Response to dipsydoodle (Original post)

Tue Jun 19, 2012, 11:51 AM

1. I haven't liked Chaudhry for years.

It's not personal; I think he has an agenda other than faithfully upholding the laws and Constitution of the state.

He's really into upholding his own authority and that of his branch of government, with a penchant for instituting cases against politicians he doesn't like. A DUer recently said that every branch of government should seek to expand its power to the limits allowed by law: Chaudhry would whole-heartedly support this, since his branch says what the law actually is.

He has a lot of support from the lawyers (or jurists). Mostly because the legal system is a way of leveraging power. Generals control state-run companies, and their decisions have an impact far beyond their modest means or accomplishments. Jurists get to make a decision to impose, crudely speaking, their will on hundreds or thousands of people. It's one of the power centers, and the Pak way is for power centers to first look out for themselves and their own.
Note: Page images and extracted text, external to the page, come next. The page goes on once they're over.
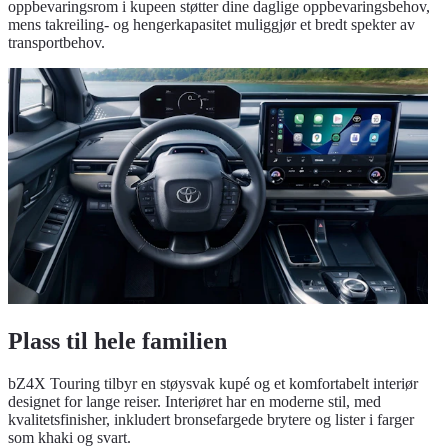
oppbevaringsrom i kupeen støtter dine daglige oppbevaringsbehov,
mens takreiling- og hengerkapasitet muliggjør et bredt spekter av
transportbehov.
Plass til hele familien
bZ4X Touring tilbyr en støysvak kupé og et komfortabelt interiør
designet for lange reiser. Interiøret har en moderne stil, med
kvalitetsfinisher, inkludert bronsefargede brytere og lister i farger
som khaki og svart.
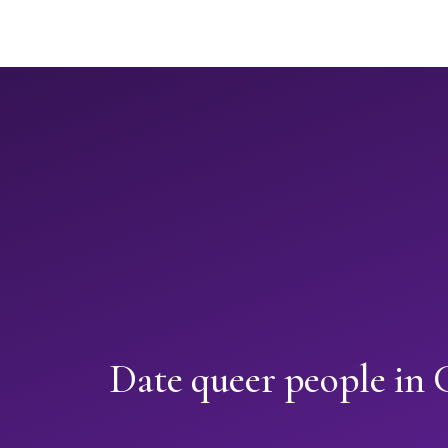
Date queer people in 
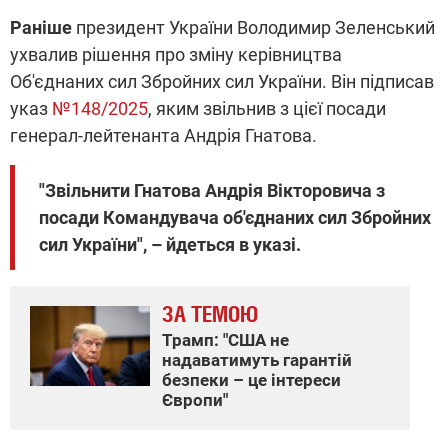
Раніше
президент України Володимир Зеленський
ухвалив рішення про зміну керівництва
Об'єднаних сил Збройних сил України. Він підписав
указ
№148/2025
, яким звільнив з цієї посади
генерал-лейтенанта Андрія Гнатова.
"Звільнити Гнатова Андрія Вікторовича з
посади Командувача об'єднаних сил Збройних
сил України", – йдеться в указі.
ЗА ТЕМОЮ
Трамп: "США не
надаватимуть гарантій
безпеки – це інтереси
Європи"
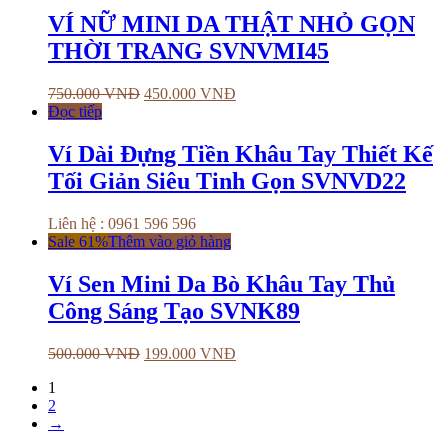
VÍ NỮ MINI DA THẬT NHỎ GỌN
THỜI TRANG SVNVMI45
750.000
VNĐ
450.000
VNĐ
Đọc tiếp
Ví Dài Đựng Tiền Khâu Tay Thiết Kế
Tối Giản Siêu Tinh Gọn SVNVD22
Liên hệ : 0961 596 596
Sale 61%
Thêm vào giỏ hàng
Ví Sen Mini Da Bò Khâu Tay Thủ
Công Sáng Tạo SVNK89
500.000
VNĐ
199.000
VNĐ
1
2
→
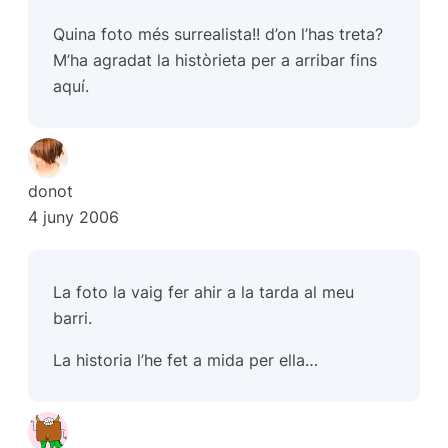
Quina foto més surrealista!! d’on l’has treta?
M’ha agradat la històrieta per a arribar fins
aquí.
donot
4 juny 2006
La foto la vaig fer ahir a la tarda al meu
barri.
La historia l’he fet a mida per ella…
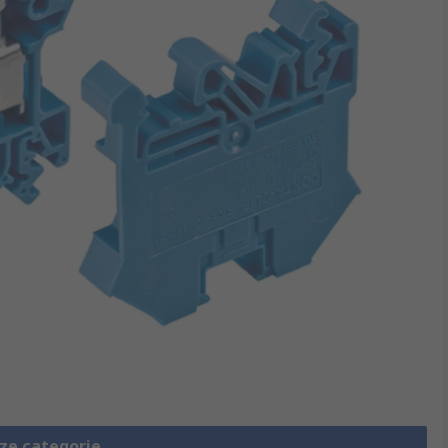
eze categorie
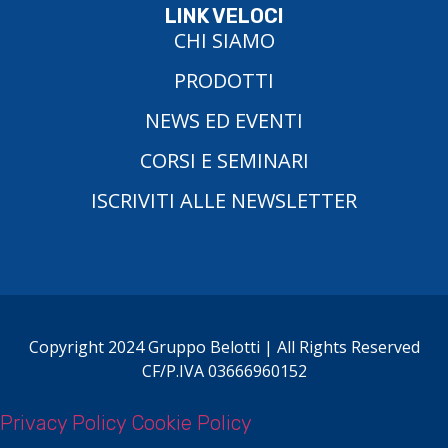
LINK VELOCI
CHI SIAMO
PRODOTTI
NEWS ED EVENTI
CORSI E SEMINARI
ISCRIVITI ALLE NEWSLETTER
Copyright 2024 Gruppo Belotti | All Rights Reserved
CF/P.IVA 03666960152
Privacy Policy
Cookie Policy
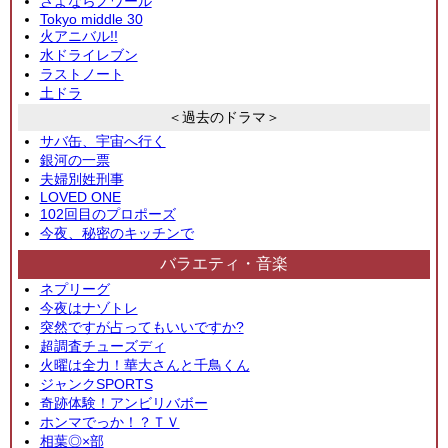
さよならノワール
Tokyo middle 30
火アニバル!!
水ドライレブン
ラストノート
土ドラ
＜過去のドラマ＞
サバ缶、宇宙へ行く
銀河の一票
夫婦別姓刑事
LOVED ONE
102回目のプロポーズ
今夜、秘密のキッチンで
バラエティ・音楽
ネプリーグ
今夜はナゾトレ
突然ですが占ってもいいですか?
超調査チューズディ
火曜は全力！華大さんと千鳥くん
ジャンクSPORTS
奇跡体験！アンビリバボー
ホンマでっか！？ＴＶ
相葉◎×部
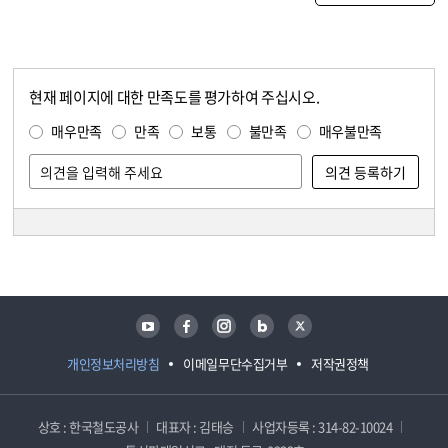
현재 페이지에 대한 만족도를 평가하여 주십시오.
콘텐츠 만족도 조사
만족도 조사
매우만족
만족
보통
불만족
매우불만족
담당자 정보
담당자 정보
유튜브
페이스북
인스타그램
블로그
트위터
개인정보처리방침
이메일무단수집거부
저작권정책
상호 : 한국철도공사
대표자 : 김태승
사업자등록 : 314-82-10024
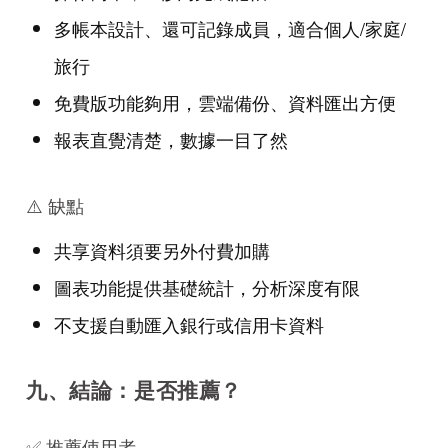
多帳本設計、還可記錄成員，適合個人/家庭/
旅行
免費版功能夠用，雲端備份、資料匯出方便
報表直覺清楚，數據一目了然
⚠️ 缺點
共享資料須要另外付費加購
圖表功能提供基礎統計，分析深度有限
不支援自動匯入銀行或信用卡資料
九、結論：是否推薦？
✅ 推薦使用者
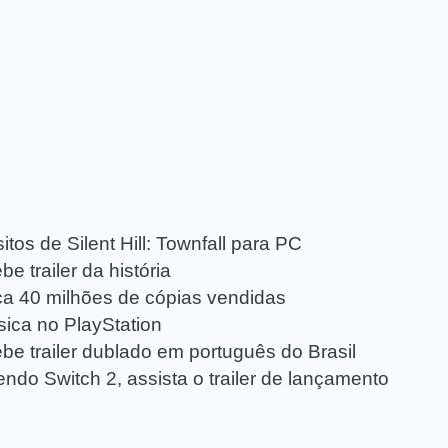
tos de Silent Hill: Townfall para PC
e trailer da história
a 40 milhões de cópias vendidas
sica no PlayStation
be trailer dublado em português do Brasil
ndo Switch 2, assista o trailer de lançamento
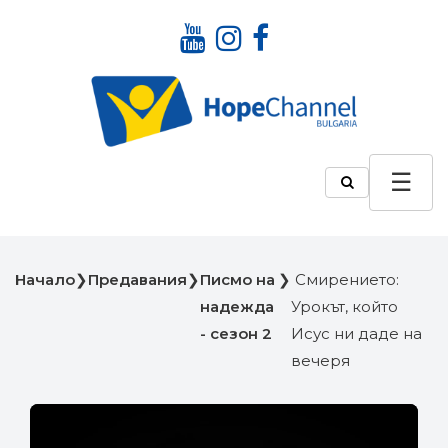
Начало
❯
Предавания
❯
Писмо на
❯
Смирението:
надежда
Урокът, който
- сезон 2
Исус ни даде на
вечеря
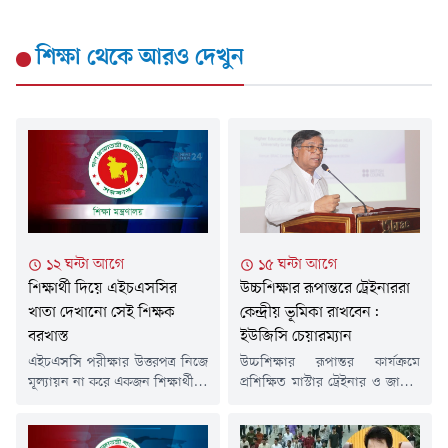
শিক্ষা
থেকে আরও দেখুন
১২ ঘন্টা আগে
১৫ ঘন্টা আগে
শিক্ষার্থী দিয়ে এইচএসসির
উচ্চশিক্ষার রূপান্তরে ট্রেইনাররা
খাতা দেখানো সেই শিক্ষক
কেন্দ্রীয় ভূমিকা রাখবেন:
বরখাস্ত
ইউজিসি চেয়ারম্যান
এইচএসসি পরীক্ষার উত্তরপত্র নিজে
উচ্চশিক্ষার রূপান্তর কার্যক্রমে
মূল্যায়ন না করে একজন শিক্ষার্থীকে
প্রশিক্ষিত মাস্টার ট্রেইনার ও জাতীয়
দিয়ে মূল্যায়ন করানোর অভিযোগে
প্রশিক্ষকেরা বাংলাদেশ
পটুয়াখালীর রাঙ্গাবালী উপজেলার
বিশ্ববিদ্যালয় মঞ্জুরী কমিশনের
ছোটবাইশদিয়া বিজনেস
(ইউজিসি) কর্মপরিকল্পনা বাস্তবায়নে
Chaudhry also has an odd habit of deciding ambiguous laws in a rather unambiguous direction: If there's doubt, the more conservative you are--including Islamist--the more likely you are to win. There's a tendency to say he's just enforcing civil or human rights, but the lopsidedness of the application suits a lot of Islamists just fine. It's an odd mix, since the jurists are probably the most liberal section of society.

(Then again, they're united in wanting to overthrow the established order.)